The graph of the multiplier effect is shown above. There are some differences between this graph and a normal AD/AS graph. The differences being the curve of the AS and the absence of the LRAS curve. The AS is curved to show the changes in Real GDP with the changes of AD as a result of an injection. It is curved to show that the continuous changes in AD will not lead to infinite growth, but an increase in the Price Level (PL). there is no LRAS curve as this graph is designed to show how the change in AD affects the short-run equilibrium. And since AD doesn’t impact the LRAS, the LRAS curve here is not useful.

Is the Keynesian school of economics correct? (Note: this is my opinion. Economic theory is subjective so feel free to form your own opinions based on your own research/evaluations)

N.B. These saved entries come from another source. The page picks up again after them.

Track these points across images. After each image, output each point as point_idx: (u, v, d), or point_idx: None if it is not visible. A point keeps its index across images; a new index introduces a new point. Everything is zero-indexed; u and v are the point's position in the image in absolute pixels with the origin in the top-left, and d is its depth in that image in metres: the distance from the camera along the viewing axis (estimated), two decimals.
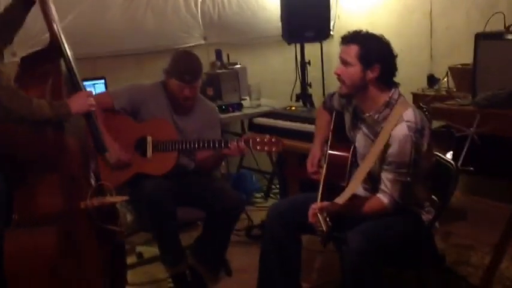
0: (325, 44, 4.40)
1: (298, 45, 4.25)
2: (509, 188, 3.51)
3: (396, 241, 2.03)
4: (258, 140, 2.57)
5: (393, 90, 2.10)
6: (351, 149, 2.21)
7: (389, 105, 2.08)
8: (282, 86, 4.51)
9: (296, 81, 4.37)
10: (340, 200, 1.94)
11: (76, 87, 2.08)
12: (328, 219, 1.82)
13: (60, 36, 2.04)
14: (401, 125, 2.00)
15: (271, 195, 4.22)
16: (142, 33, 3.81)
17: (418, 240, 2.11)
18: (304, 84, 4.25)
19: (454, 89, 3.81)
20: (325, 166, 2.23)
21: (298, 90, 4.38)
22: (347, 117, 2.29)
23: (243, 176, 4.22)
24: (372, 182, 2.12)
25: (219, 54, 4.02)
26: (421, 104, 3.62)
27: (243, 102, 3.86)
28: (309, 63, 4.26)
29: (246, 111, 3.64)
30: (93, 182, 2.14)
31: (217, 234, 2.71)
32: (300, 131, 3.20)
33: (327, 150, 2.27)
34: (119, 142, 2.60)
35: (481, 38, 3.30)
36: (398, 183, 2.01)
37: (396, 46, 4.30)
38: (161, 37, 3.91)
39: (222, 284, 2.86)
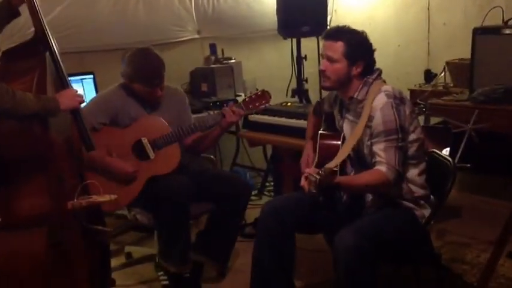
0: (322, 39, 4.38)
1: (294, 40, 4.22)
2: (505, 184, 3.51)
3: (391, 238, 2.02)
4: (247, 100, 2.70)
5: (371, 74, 2.17)
6: (341, 137, 2.27)
7: (366, 83, 2.14)
8: (277, 81, 4.48)
9: (292, 76, 4.35)
10: (332, 164, 1.93)
11: (63, 83, 2.05)
12: (320, 171, 1.81)
13: (46, 30, 2.01)
14: (379, 95, 2.08)
15: (266, 192, 4.21)
16: (133, 27, 3.76)
17: (413, 237, 2.10)
18: (300, 79, 4.22)
19: (451, 85, 3.80)
20: (316, 155, 2.27)
21: (294, 85, 4.36)
22: (335, 112, 2.35)
23: (236, 174, 4.20)
24: (362, 164, 2.14)
25: (213, 48, 4.00)
26: (418, 101, 3.62)
27: (238, 97, 3.84)
28: (305, 58, 4.24)
29: None
30: (79, 181, 2.11)
31: (226, 224, 2.71)
32: (295, 128, 3.19)
33: (318, 140, 2.32)
34: (115, 155, 2.58)
35: (478, 33, 3.30)
36: (391, 150, 2.02)
37: (393, 41, 4.40)
38: (153, 31, 3.86)
39: (216, 284, 2.84)
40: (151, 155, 2.64)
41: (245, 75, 4.08)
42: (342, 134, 2.27)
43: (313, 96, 4.42)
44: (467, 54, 3.80)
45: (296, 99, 4.09)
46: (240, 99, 3.79)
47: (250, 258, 3.02)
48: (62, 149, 2.04)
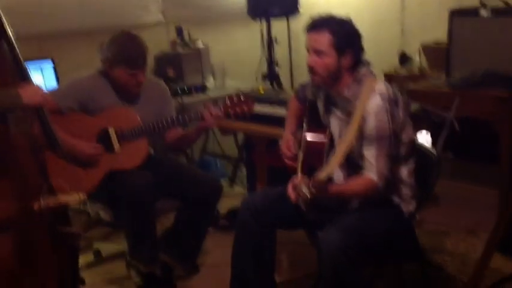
0: (292, 20, 4.29)
1: (264, 22, 4.13)
2: (482, 170, 3.53)
3: (377, 237, 1.99)
4: (227, 103, 2.53)
5: (362, 67, 2.08)
6: (327, 133, 2.19)
7: (357, 79, 2.05)
8: (247, 65, 4.39)
9: (262, 59, 4.26)
10: (322, 174, 1.84)
11: (24, 76, 1.91)
12: (311, 185, 1.74)
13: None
14: (374, 97, 1.98)
15: (237, 181, 4.14)
16: (94, 11, 3.61)
17: (399, 234, 2.07)
18: (271, 63, 4.15)
19: (427, 68, 3.79)
20: (301, 153, 2.19)
21: (264, 69, 4.28)
22: (320, 104, 2.25)
23: (206, 163, 4.12)
24: (353, 167, 2.08)
25: (180, 31, 3.87)
26: (393, 85, 3.59)
27: (206, 82, 3.74)
28: (276, 40, 4.16)
29: (210, 93, 3.53)
30: (44, 179, 1.99)
31: (195, 224, 2.61)
32: (269, 116, 3.12)
33: (303, 137, 2.22)
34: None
35: (455, 15, 3.27)
36: (382, 156, 1.97)
37: (366, 21, 4.30)
38: (115, 14, 3.72)
39: (191, 281, 2.75)
40: (116, 147, 2.53)
41: (213, 59, 3.97)
42: (328, 131, 2.18)
43: (285, 81, 4.36)
44: (442, 35, 3.80)
45: (268, 84, 4.01)
46: (208, 84, 3.70)
47: (225, 253, 2.99)
48: (24, 147, 1.91)
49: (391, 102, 1.98)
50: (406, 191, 2.11)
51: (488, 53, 3.16)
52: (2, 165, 1.79)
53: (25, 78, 1.92)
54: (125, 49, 2.49)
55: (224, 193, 3.91)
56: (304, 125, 2.27)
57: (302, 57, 4.74)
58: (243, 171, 4.18)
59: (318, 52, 2.02)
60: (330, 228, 1.92)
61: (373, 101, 1.97)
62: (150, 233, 2.52)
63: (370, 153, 1.99)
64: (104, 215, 2.60)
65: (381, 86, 2.01)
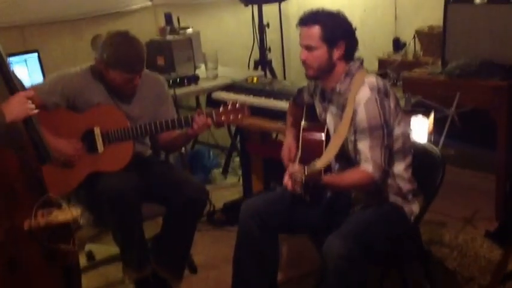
0: (284, 4, 4.23)
1: (255, 7, 4.05)
2: (478, 156, 3.55)
3: (381, 240, 1.99)
4: (221, 110, 2.44)
5: (353, 62, 2.12)
6: (324, 129, 2.21)
7: (349, 73, 2.09)
8: (238, 50, 4.33)
9: (254, 45, 4.20)
10: (318, 164, 1.88)
11: (9, 87, 1.83)
12: (305, 170, 1.78)
13: None
14: (363, 88, 2.02)
15: (230, 170, 4.12)
16: None
17: (403, 236, 2.08)
18: (263, 49, 4.09)
19: (421, 53, 3.77)
20: (299, 149, 2.20)
21: (256, 55, 4.22)
22: (316, 102, 2.27)
23: (199, 153, 4.09)
24: (348, 162, 2.09)
25: (169, 18, 3.78)
26: (388, 71, 3.58)
27: (198, 70, 3.67)
28: (268, 25, 4.09)
29: (203, 84, 3.45)
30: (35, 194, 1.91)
31: (179, 232, 2.54)
32: (264, 108, 3.07)
33: (301, 135, 2.24)
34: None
35: (450, 2, 3.24)
36: (377, 147, 1.99)
37: (359, 6, 4.29)
38: (100, 0, 3.62)
39: (187, 283, 2.69)
40: (100, 148, 2.45)
41: (204, 46, 3.90)
42: (326, 127, 2.20)
43: (277, 67, 4.32)
44: (436, 21, 3.78)
45: (260, 72, 3.96)
46: (200, 72, 3.63)
47: (222, 250, 2.98)
48: (13, 162, 1.81)
49: (380, 93, 2.01)
50: (405, 187, 2.11)
51: (484, 41, 3.14)
52: None
53: (11, 91, 1.83)
54: (123, 54, 2.38)
55: (217, 184, 3.96)
56: (302, 124, 2.28)
57: (294, 42, 4.75)
58: (235, 161, 4.17)
59: (308, 47, 2.06)
60: (333, 235, 1.91)
61: (362, 92, 2.02)
62: (137, 237, 2.46)
63: (363, 145, 2.00)
64: (83, 219, 2.51)
65: (371, 78, 2.05)
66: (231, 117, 2.44)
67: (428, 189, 2.14)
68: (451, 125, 2.79)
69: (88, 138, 2.46)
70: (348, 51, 2.08)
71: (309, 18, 2.06)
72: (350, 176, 2.02)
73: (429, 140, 2.76)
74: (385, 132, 1.99)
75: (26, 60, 3.11)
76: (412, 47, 3.82)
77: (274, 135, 3.62)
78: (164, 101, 2.65)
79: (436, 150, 2.19)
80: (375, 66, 3.88)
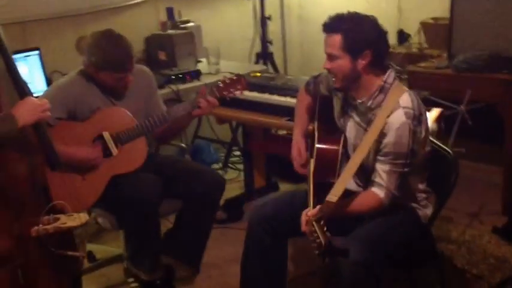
0: None
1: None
2: (484, 149, 3.53)
3: (397, 246, 1.96)
4: (221, 86, 2.50)
5: (388, 72, 1.99)
6: (341, 141, 2.08)
7: (383, 90, 1.96)
8: (239, 43, 4.30)
9: (255, 38, 4.17)
10: (333, 197, 1.82)
11: (20, 91, 1.81)
12: (325, 228, 1.71)
13: None
14: (397, 111, 1.90)
15: (230, 164, 4.10)
16: None
17: (416, 240, 2.05)
18: (265, 42, 4.07)
19: (426, 46, 3.74)
20: (312, 162, 2.08)
21: (257, 48, 4.19)
22: (336, 103, 2.16)
23: (199, 148, 4.05)
24: (365, 175, 2.02)
25: (170, 13, 3.74)
26: (392, 64, 3.54)
27: (199, 65, 3.64)
28: (270, 18, 4.06)
29: (205, 79, 3.42)
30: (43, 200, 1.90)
31: (198, 223, 2.55)
32: (267, 104, 3.05)
33: (313, 144, 2.12)
34: None
35: None
36: (395, 174, 1.92)
37: None
38: None
39: (188, 283, 2.66)
40: (114, 151, 2.43)
41: (205, 40, 3.86)
42: (343, 136, 2.08)
43: (278, 59, 4.29)
44: (441, 12, 3.75)
45: (263, 66, 3.93)
46: (202, 67, 3.60)
47: (225, 250, 2.95)
48: (22, 168, 1.80)
49: (415, 120, 1.91)
50: (420, 195, 2.08)
51: (491, 34, 3.12)
52: None
53: (22, 94, 1.82)
54: (110, 54, 2.34)
55: None
56: (316, 128, 2.17)
57: (295, 34, 4.70)
58: (235, 155, 4.14)
59: (330, 56, 1.95)
60: (349, 241, 1.88)
61: (396, 116, 1.90)
62: (154, 240, 2.47)
63: (382, 168, 1.93)
64: (105, 222, 2.50)
65: (406, 98, 1.93)
66: (231, 89, 2.50)
67: (441, 190, 2.11)
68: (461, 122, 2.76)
69: (99, 144, 2.44)
70: (375, 60, 1.93)
71: (331, 25, 1.92)
72: (359, 204, 1.95)
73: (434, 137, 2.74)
74: (407, 161, 1.92)
75: (27, 58, 3.07)
76: (417, 39, 3.79)
77: (274, 130, 3.59)
78: (154, 92, 2.66)
79: (449, 151, 2.14)
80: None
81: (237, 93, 2.53)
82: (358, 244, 1.85)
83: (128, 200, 2.34)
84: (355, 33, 1.89)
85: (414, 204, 2.07)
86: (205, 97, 2.45)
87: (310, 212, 1.83)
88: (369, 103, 1.98)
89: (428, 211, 2.09)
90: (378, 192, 1.93)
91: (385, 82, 1.96)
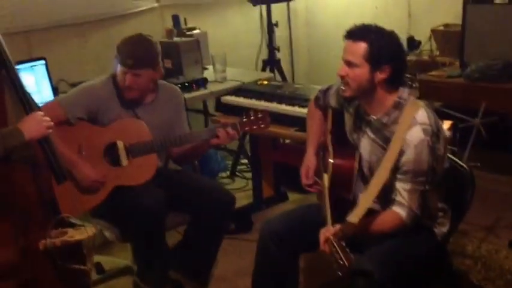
0: (292, 2, 4.17)
1: (263, 6, 4.00)
2: (498, 159, 3.49)
3: (412, 264, 1.94)
4: (244, 120, 2.49)
5: (401, 89, 1.97)
6: (356, 157, 2.05)
7: (398, 106, 1.94)
8: (246, 50, 4.28)
9: (262, 44, 4.15)
10: (355, 218, 1.80)
11: (26, 106, 1.81)
12: (348, 249, 1.68)
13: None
14: (415, 128, 1.88)
15: (237, 173, 4.07)
16: None
17: (434, 260, 2.03)
18: (272, 49, 4.03)
19: (437, 52, 3.71)
20: (327, 177, 2.05)
21: (264, 54, 4.17)
22: (348, 118, 2.13)
23: (206, 156, 4.01)
24: (383, 193, 1.97)
25: (176, 20, 3.71)
26: (407, 79, 3.51)
27: (205, 72, 3.61)
28: (277, 24, 4.03)
29: (211, 87, 3.39)
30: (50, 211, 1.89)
31: (206, 238, 2.53)
32: (275, 113, 3.01)
33: (326, 157, 2.10)
34: (84, 154, 2.39)
35: (469, 2, 3.18)
36: (416, 193, 1.89)
37: (371, 3, 4.22)
38: (106, 2, 3.56)
39: None
40: (124, 162, 2.43)
41: (211, 47, 3.84)
42: (359, 154, 2.05)
43: (285, 66, 4.26)
44: (452, 19, 3.72)
45: (269, 74, 3.89)
46: (208, 75, 3.57)
47: (233, 262, 2.93)
48: (26, 180, 1.80)
49: (434, 136, 1.88)
50: (436, 213, 2.05)
51: (504, 42, 3.09)
52: (3, 208, 1.70)
53: (27, 110, 1.82)
54: (124, 46, 2.42)
55: (226, 188, 3.89)
56: (330, 144, 2.13)
57: (302, 41, 4.68)
58: (242, 163, 4.12)
59: (349, 63, 1.93)
60: (364, 259, 1.86)
61: (414, 133, 1.88)
62: (160, 255, 2.45)
63: (403, 187, 1.90)
64: (110, 234, 2.48)
65: (423, 114, 1.90)
66: (254, 127, 2.49)
67: (456, 207, 2.08)
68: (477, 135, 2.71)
69: (111, 152, 2.45)
70: (392, 77, 1.91)
71: (357, 33, 1.90)
72: (381, 224, 1.92)
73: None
74: (428, 179, 1.89)
75: (32, 68, 3.06)
76: (427, 46, 3.76)
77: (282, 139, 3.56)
78: (180, 113, 2.65)
79: (465, 167, 2.11)
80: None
81: (259, 130, 2.53)
82: (372, 261, 1.83)
83: (128, 210, 2.32)
84: (380, 44, 1.88)
85: (429, 222, 2.04)
86: (225, 128, 2.44)
87: (330, 231, 1.80)
88: (385, 120, 1.96)
89: (444, 229, 2.06)
90: (400, 211, 1.90)
91: (400, 98, 1.95)
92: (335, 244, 1.70)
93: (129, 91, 2.45)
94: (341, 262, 1.66)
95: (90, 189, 2.36)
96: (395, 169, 1.90)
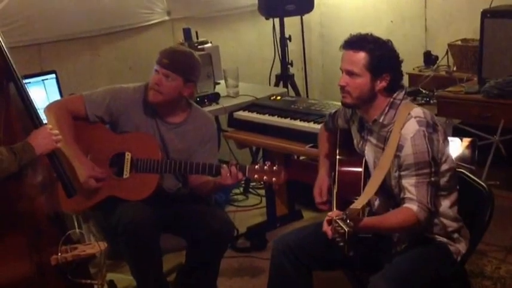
0: (306, 16, 4.16)
1: (276, 19, 3.99)
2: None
3: (426, 283, 1.91)
4: (256, 167, 2.32)
5: (397, 92, 2.02)
6: (363, 162, 2.12)
7: (393, 105, 2.00)
8: (258, 64, 4.27)
9: (275, 58, 4.13)
10: (358, 205, 1.81)
11: (34, 120, 1.82)
12: (349, 221, 1.68)
13: (7, 56, 1.75)
14: (410, 121, 1.94)
15: (251, 190, 4.04)
16: (95, 12, 3.46)
17: (450, 278, 1.99)
18: (285, 63, 4.02)
19: (454, 68, 3.68)
20: (335, 185, 2.11)
21: (277, 69, 4.15)
22: (354, 131, 2.19)
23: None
24: (390, 197, 2.01)
25: (187, 33, 3.70)
26: (420, 88, 3.48)
27: (217, 87, 3.60)
28: (290, 39, 4.02)
29: (224, 102, 3.38)
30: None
31: (203, 265, 2.47)
32: (289, 129, 3.00)
33: (336, 167, 2.16)
34: (91, 156, 2.41)
35: (487, 16, 3.14)
36: (423, 185, 1.89)
37: (386, 17, 4.21)
38: (118, 15, 3.58)
39: None
40: (126, 173, 2.42)
41: (223, 61, 3.83)
42: (364, 160, 2.11)
43: (298, 81, 4.24)
44: (469, 33, 3.69)
45: (283, 89, 3.87)
46: (220, 90, 3.56)
47: (245, 279, 2.89)
48: (36, 195, 1.82)
49: (429, 126, 1.92)
50: (451, 226, 2.02)
51: None
52: (15, 222, 1.70)
53: (36, 124, 1.84)
54: (168, 49, 2.48)
55: (239, 205, 3.87)
56: (337, 154, 2.20)
57: (316, 55, 4.67)
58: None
59: (349, 73, 1.97)
60: (377, 277, 1.83)
61: (409, 126, 1.93)
62: (154, 274, 2.40)
63: (408, 183, 1.91)
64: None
65: (418, 110, 1.98)
66: (265, 178, 2.29)
67: (474, 227, 2.04)
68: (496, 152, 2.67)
69: (117, 161, 2.44)
70: (391, 85, 1.99)
71: (356, 43, 1.97)
72: (393, 217, 1.92)
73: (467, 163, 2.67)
74: (432, 170, 1.90)
75: (43, 81, 3.06)
76: (444, 61, 3.73)
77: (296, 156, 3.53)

I believe that in theory, the Keynesian school of economics seems the most obvious as it would make sense to implicate in the present day. However, in practice it is not the most viable. This is because the government may not be able to allocate the money in the most efficient manner, resulting in a type of market failure called “government failure”. Government failure occurs when there is a misallocation of resources resulting in some companies being overly subsidised and not making much profit for the economy or government backed monopolies forming or unintended consequences occurring

When economics is mixed with politics, the best economic decisions are seldom made. This is usually because of political parties abusing their control of fiscal policy to increase their popularity. And therefore, there is usually an urge for political parties to increase government spending even during times of economic growth. This leads to an ever-increasing deficit which causes even more economic issues.

However its multiplier effect theory is undoubtedly correct. And thus, the Keynesian school of economics has resulted in a fantastic and different way of thinking about allocation of resources. Overall, the school has a lot of teachings and is revolutionary in the field of economics.